Der rational Abwägende entscheidet dem Politikwissenschaftler zufolge von Wahl zu Wahl, ob sie für ihn wichtig ist. Meist gingen diese Bürger zur Bundestagswahl, seltener aber zu Landtags-, Kommunal- und Europawahlen. „Insbesondere bleiben sie zu Hause, wenn sie meinen, die Sache ist schon gelaufen“, sagte Niedermayer. Gewachsen sei die Gruppe der Protestwähler, denen das gesamte etablierte Parteiensystem nicht behagt.

„Man kann aber nicht sagen, dass die Systemverdrossenheit allein verantwortlich ist für den Rückgang der Wahlbeteiligung.
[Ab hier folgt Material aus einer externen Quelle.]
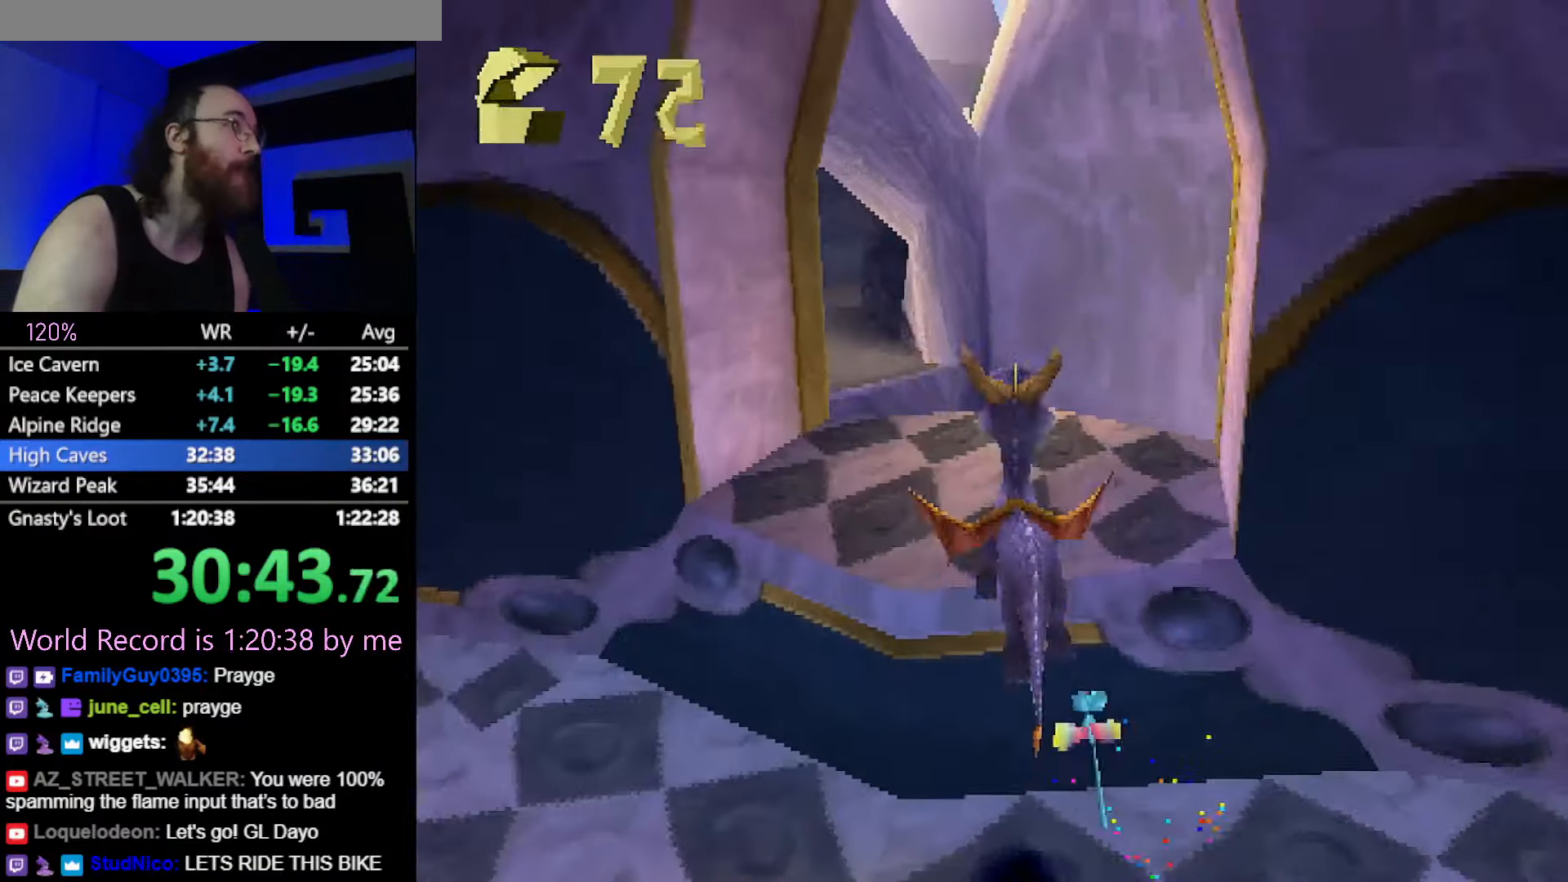
{"buttons": ["SQUARE"], "left_stick": "right", "button_events": [[67, "L2", "up"], [67, "SQUARE", "up"], [200, "SQUARE", "down"]]}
Bei jeder Wahl gibt es spezifische Gründe dafür, dass der Trend nach unten geht“, meinte der Wissenschaftler.

Frustrierte Sozialdemokraten

In Hessen seien vor allem die traditionellen SPD-Wähler frustriert zu Hause geblieben. Dabei spalte sich diese Gruppe auf in eine Mehrheit derjenigen, die den Wortbruch der SPD-Partei- und Fraktionschefin Andrea Ypsilanti kritisierten, und in eine Minderheit derjenigen, die bedauerten, dass Ypsilanti keine Regierungsbildung gelungen sei. Ypsilanti hatte vor der Wahl 2008 versprochen, sich nicht mit Hilfe der Linken zur Ministerpräsidentin wählen zu lassen, dies dann aber doch zweimal erfolglos versucht. Am Sonntagabend trat sie von ihren Ämtern zurück, nachdem ihre Partei mit 23,7 Prozent ein historisch schlechtes Ergebnis einfuhr.

Normalerweise profitieren von der „Partei der Nichtwähler“ die kleinen Parteien, deren Anhänger inhaltlich-ideologisch stärker an ihre Partei gebunden sind und sich besser mobilisieren lassen. In Hessen hätte diese Regel den Linken deutlich nützen müssen, sagte Niedermayer. Tatsächlich sei die Linke dort aber immer zerstrittener geworden. Auch die Finanz- und Wirtschaftskrise habe ihnen nicht genützt. Die Bürger billigten ihr zwar zu, die richtigen Fragen zu stellen, aber trauten ihr keine Lösungen zu. Die Linke verbesserte sich prozentual gesehen nur geringfügig von 5,1 auf 5,4 Prozent.

Trotz des Trends nach unten: von einer Wahlpflicht hält Niedermayer nichts. „Zu einer Demokratie gehört die Freiheit, nicht wählen zu gehen.“ Menschen, die aus welchen Gründen auch immer bei der Wahl zu Hause blieben, seien nicht automatisch schlechtere Staatsbürger. Auch die Einführung einer Mindestwahlbeteiligung lehnt er ab. Es sei nicht sinnvoll zu begründen, warum eine Wahl ab einer bestimmten Prozentzahl an Wahlbeteiligung gültig sei, bei geringfügiger Unterschreitung jedoch nicht.